Electrochemically stable, charge delocalized anions are essential electrolyte constituents for rechargeable, high voltage magnesium batteries. Within this class of anions, magnesium closo-carborane salts were demonstrated to support reversible magnesium electrodeposition/dissolution in tetraethylene glycol dimethyl ether (tetraglyme, G4) highlighting their cathodic stability.^1,2 The corresponding anodic stability of these anions remains undetermined due to the lower anodic stability of the glyme solvents preferred for increased salt solubility, ionic conductivity, and stability against magnesium metal. In this paper, we explore the anodic stability of the carba-closo-dodecaborate anion (CB₁₁H₁₂^-) and select functionalized derivatives thereof relative to the more typical battery electrolyte anions bis(trifluoromethylsulfonyl)imide (TFSI) and tetrafluoroborate (BF₄). In solvents of higher anodic stability than the glymes, including 3-methylsulfolane and 1,1,3,3-hexafluoroisopropanol, we demonstrate an oxidation potential of 4.5 V vs. Mg/Mg(II) for the base CB₁₁H₁₂^- anion, which is surprisingly lower than that measured for TFSI or BF₄. Computational screening of the adiabatic ionization potential and electron affinity of RCB₁₁H₁₁^- (where R is a functional group that replaces the H-C proton) indicates that substitution of the proton at the carbon vertex with an electron withdrawing group can yield a several hundred millivolt increase in oxidative stability without decreasing the cathodic stability. Synthesis and electrochemical evaluation of the fluoro-carba-closo-dodecaborate validates this prediction and offers a rational design strategy for improved electrolyte stability. Oxidation of either the parent or substituted carba-closo-dodecaborate anion is irreversible, resulting in a neutral radical that incorporates within a surface film. The surface film formed inhibits further electron transfer leading to a varying degree of passivation toward further electrolyte decomposition depending on the solvent employed. The composition and structure of this metastable interface and its Mg cation transport properties will be discussed.
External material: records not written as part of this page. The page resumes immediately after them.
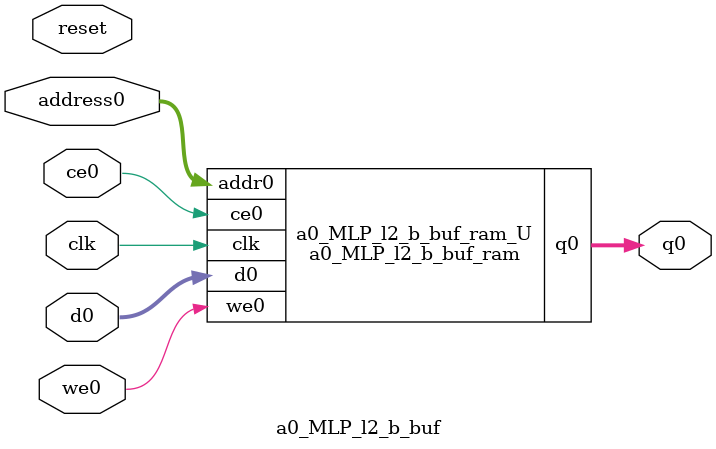
<source format=v>
`timescale 1 ns / 1 ps
module a0_MLP_l2_b_buf_ram (addr0, ce0, d0, we0, q0,  clk);

parameter DWIDTH = 8;
parameter AWIDTH = 4;
parameter MEM_SIZE = 10;

input[AWIDTH-1:0] addr0;
input ce0;
input[DWIDTH-1:0] d0;
input we0;
output reg[DWIDTH-1:0] q0;
input clk;

(* ram_style = "distributed" *)reg [DWIDTH-1:0] ram[0:MEM_SIZE-1];




always @(posedge clk)  
begin 
    if (ce0) 
    begin
        if (we0) 
        begin 
            ram[addr0] <= d0; 
        end 
        q0 <= ram[addr0];
    end
end


endmodule

`timescale 1 ns / 1 ps
module a0_MLP_l2_b_buf(
    reset,
    clk,
    address0,
    ce0,
    we0,
    d0,
    q0);

parameter DataWidth = 32'd8;
parameter AddressRange = 32'd10;
parameter AddressWidth = 32'd4;
input reset;
input clk;
input[AddressWidth - 1:0] address0;
input ce0;
input we0;
input[DataWidth - 1:0] d0;
output[DataWidth - 1:0] q0;



a0_MLP_l2_b_buf_ram a0_MLP_l2_b_buf_ram_U(
    .clk( clk ),
    .addr0( address0 ),
    .ce0( ce0 ),
    .we0( we0 ),
    .d0( d0 ),
    .q0( q0 ));

endmodule


</source>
1. O. Tutusaus, R. Mohtadi, T.S. Arthur, F. Mizuno, E.G. Nelson, Y.V. Sevryugina, “An Efficient Halogen-Free Electrolyte for Use in Rechargeable Magnesium Batteries,” Angew. Chem. Int. Ed. 2015, 54, 7900.
2. S.G. McArthur, R. Jay, L. Geng, J. Guo, V. Lavallo, “Below the 12-vertex: 10-vertex carborane anions as non-corrosive, halide free, electrolytes for rechargeable Mg batteries,” Chem. Comm. 2017, 53, 4453.